This project was done for the course Intro To ML at the University of Zurich.
The data for this group project is taken from OpenML’s free datasets and can be accessed through OLAT. The following link provides further description of the data: https://www.openml.org/search?type=data&sort=runs&id=42165&status=active Note that the original response variable is numeric and used in regression task settings. However, for the purpose of this seminar the response variable SalePrice was transferred into price-range bins/classes called Class.
The data set provides 79 explanatory variables describing (almost) every aspect of residential homes in Ames, Iowa. Students are to use the given data to train a model that is able to produce price bin/class estimations.

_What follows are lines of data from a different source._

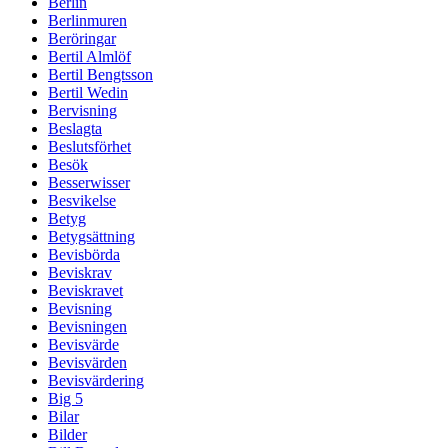
Berlin
Berlinmuren
Beröringar
Bertil Almlöf
Bertil Bengtsson
Bertil Wedin
Bervisning
Beslagta
Beslutsförhet
Besök
Besserwisser
Besvikelse
Betyg
Betygsättning
Bevisbörda
Beviskrav
Beviskravet
Bevisning
Bevisningen
Bevisvärde
Bevisvärden
Bevisvärdering
Big 5
Bilar
Bilder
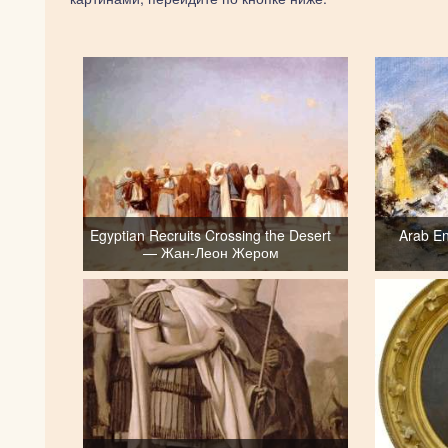
Egyptian Recruits Crossing the Desert
Arab E
— Жан-Леон Жером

The response classes1 are:
- Sale Price between $0 and $100,000
- Sale Price larger than $100,000 but smaller than or equal to $200,000
- Sale Price larger than $200,000 but smaller than or equal to $300,000
- Sale Price larger than $300,000 but smaller than or equal to $400,000
- Sale Price larger than $400,000
This tasks implies dealing with the following questions:
- How does one handle missing data and outliers?

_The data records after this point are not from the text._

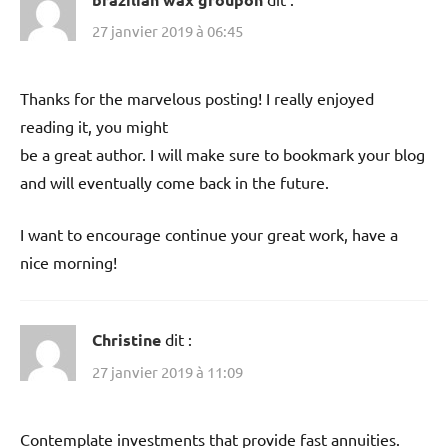
27 janvier 2019 à 06:45
Thanks for the marvelous posting! I really enjoyed
reading it, you might
be a great author. I will make sure to bookmark your blog
and will eventually come back in the future.
I want to encourage continue your great work, have a
nice morning!
Christine
dit :
27 janvier 2019 à 11:09
Contemplate investments that provide fast annuities.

- Selection of relevant explanatory variables (features) for your model: Does a model that includes all available 79 features yield the best results or is a restricted model with only a subset more convincing?
- Feature engineering: Does adding other or creating new features (besides the given fundamental data) improve your model (e.g. macroeconomic or demographic data etc.)?
- Class imbalance: Is class imbalance affecting accuracy?